BIST 9.693
DOLAR 32,50
EURO 34,69
ALTIN 2.499,53
HABER /  MAGAZİN

Ege: Benim gelecekten ümidim çok

Uzun zamandır sesi soluğu çıkmayan şarkıcı Ege, Hakan Cerrahoğlu'na konuştu. 'Benim gelecekten ümidim çok' diyen Ege, 'Cumhuriyet tarihinde belki de bu dönemde ki kadar Atatürk ilke ve devrimleri sahiplenilmedi. O yüzden diyorum ki ; korkulacak birşey yok, çünkü bu ülke bu devrimlerle ve bu ilkelerle yaşamayı biliyor ve seviyor.' ifadelerini kullandı.

Abone ol

Kimi zaman yalnız kalmak ve sadelik mutluluğun ilk koşulu..

Eğer farklıysan, hayatın şekillendirdiği biri olarak yalnızlığa mahkum oluyorsun,

“Tek başıbayım ama yalnız değilim “ felsefesiyle..

Tıpkı; yüksek idealleri, geniş görüş açısı, cesareti, girişkenliği , kendine özgü sitili ve diyafram nefesli ses tonuyla, Ege gibi...

O, aşkın en heyecan verici anlarını anlatan şarkılarıyla , hayal gücünü kolay yöneten bir adam.. Kendine özel bir hayran kitlesine sahip olarak..

» İncelenecek veriler
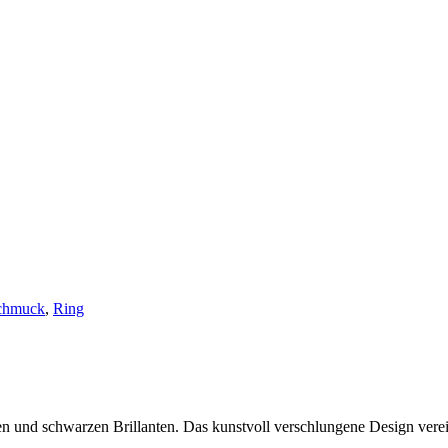
chmuck
,
Ring
n und schwarzen Brillanten. Das kunstvoll verschlungene Design vere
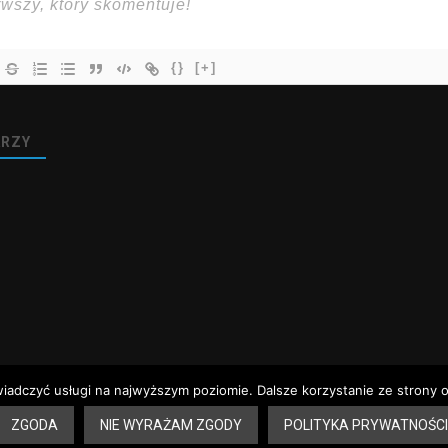
{}
[+]
RZY
wiadczyć usługi na najwyższym poziomie. Dalsze korzystanie ze strony o
 aptek – Sandomierz
Dyżury aptek – Tarnobrzeg
Rozkład jazdy – Sandomie
ZGODA
NIE WYRAŻAM ZGODY
POLITYKA PRYWATNOŚCI
erz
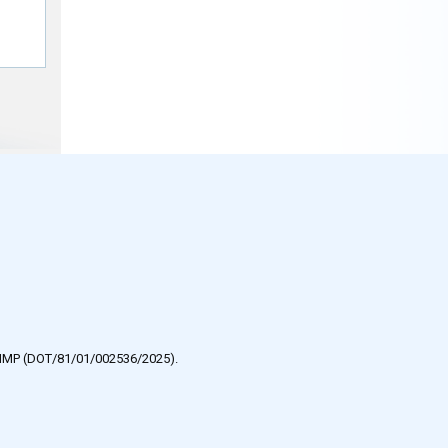
e HMP (DOT/81/01/002536/2025).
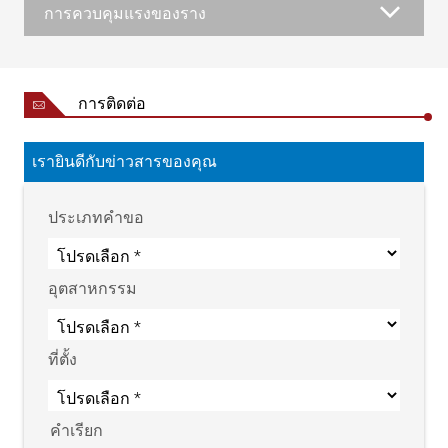
การควบคุมแรงของราง
การติดต่อ
เรายินดีกับข่าวสารของคุณ
ประเภทคำขอ
อุตสาหกรรม
ที่ตั้ง
คำเรียก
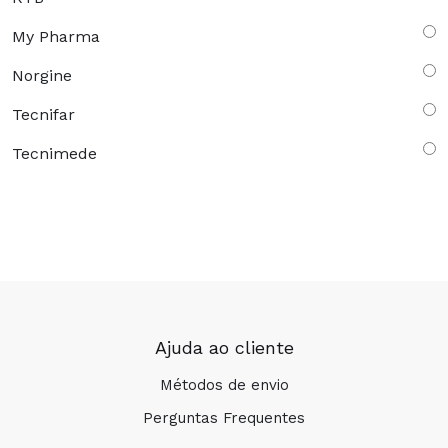
My Pharma
Norgine
Tecnifar
Tecnimede
Ajuda ao cliente
Métodos de envio
Perguntas Frequentes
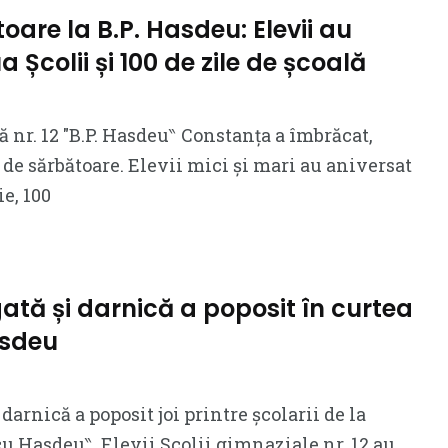
oare la B.P. Hasdeu: Elevii au
a Școlii și 100 de zile de școală
 nr. 12 ″B.P. Hasdeu‶ Constanța a îmbrăcat,
e de sărbătoare. Elevii mici și mari au aniversat
ie, 100
ă și darnică a poposit în curtea
asdeu
arnică a poposit joi printre școlarii de la
u Hasdeu‶. Elevii Școlii gimnaziale nr. 12 au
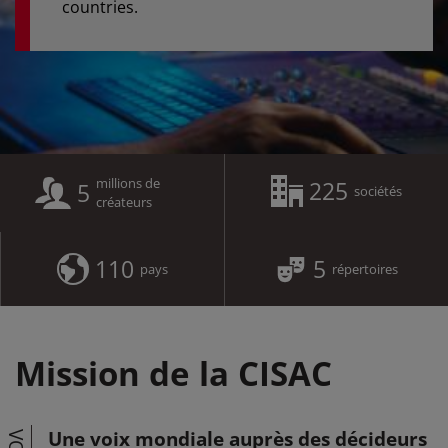
countries.
millions de
225
5
sociétés
créateurs
110
5
pays
répertoires
Mission de la CISAC
Une voix mondiale auprès des décideurs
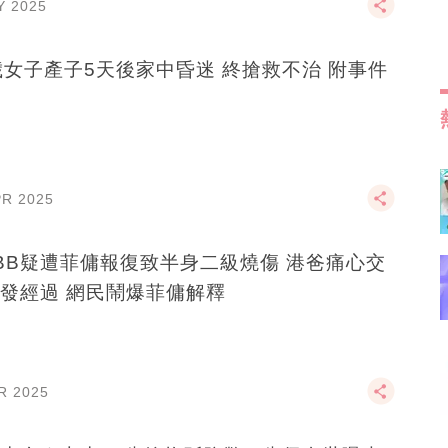
Y 2025
歲女子產子5天後家中昏迷 終搶救不治 附事件
PR 2025
BB疑遭菲傭報復致半身二級燒傷 港爸痛心交
發經過 網民鬧爆菲傭解釋
R 2025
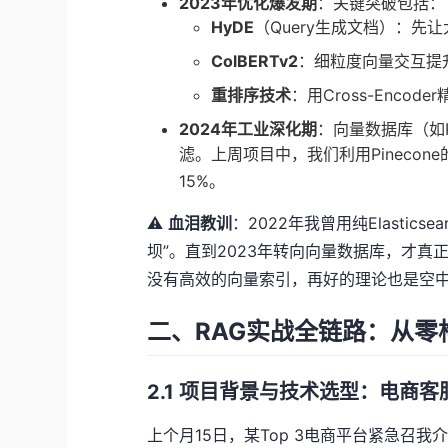
2023年优化爆发期
：关键突破包括：
HyDE
（Query生成文档）：
ColBERTv2
：细粒度向量交互提
重排序技术
：用Cross-Enco
2024年工业深化期
：向量数据库（如P
滤。上周项目中，我们利用Pinecone
15%。
⚠️
血泪教训
：2022年我曾用纯Elastic
坝”。直到2023年转向向量数据库，才真
没有高效的向量索引，再好的理论也是空
二、RAG实战全链路：从零
2.1 项目背景与技术选型：电商
上个月15日，某Top 3电商平台紧急召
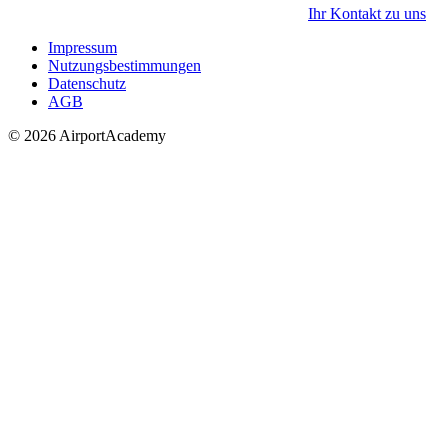
Ihr Kontakt zu uns
Impressum
Nutzungsbestimmungen
Datenschutz
AGB
© 2026 AirportAcademy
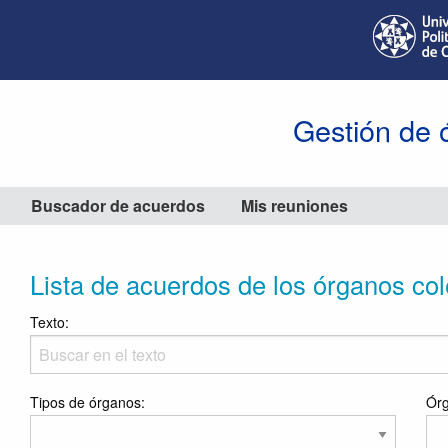
Gestión de 
Buscador de acuerdos
Mis reuniones
Lista de acuerdos de los órganos co
Texto:
Tipos de órganos:
Órg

» Yapılacak iş
Şarkıcı Ege ile ilgili yukarıdaki haber metnini, tek bir harfini bile değiştirmeden baştan sona yazın.

» Yazılı yanıt
BIST 9.693
DOLAR 32,50
EURO 34,69
ALTIN 2.499,53
HABER /  MAGAZİN

Ege: Benim gelecekten ümidim çok

Uzun zamandır sesi soluğu çıkmayan şarkıcı Ege, Hakan Cerrahoğlu'na konuştu. 'Benim gelecekten ümidim çok' diyen Ege, 'Cumhuriyet tarihinde belki de bu dönemde ki kadar Atatürk ilke ve devrimleri sahiplenilmedi. O yüzden diyorum ki ; korkulacak birşey yok, çünkü bu ülke bu devrimlerle ve bu ilkelerle yaşamayı biliyor ve seviyor.' ifadelerini kullandı.

Abone ol

Kimi zaman yalnız kalmak ve sadelik mutluluğun ilk koşulu..

Eğer farklıysan, hayatın şekillendirdiği biri olarak yalnızlığa mahkum oluyorsun,

“Tek başıbayım ama yalnız değilim “ felsefesiyle..

Tıpkı; yüksek idealleri, geniş görüş açısı, cesareti, girişkenliği , kendine özgü sitili ve diyafram nefesli ses tonuyla, Ege gibi...

O, aşkın en heyecan verici anlarını anlatan şarkılarıyla , hayal gücünü kolay yöneten bir adam.. Kendine özel bir hayran kitlesine sahip olarak..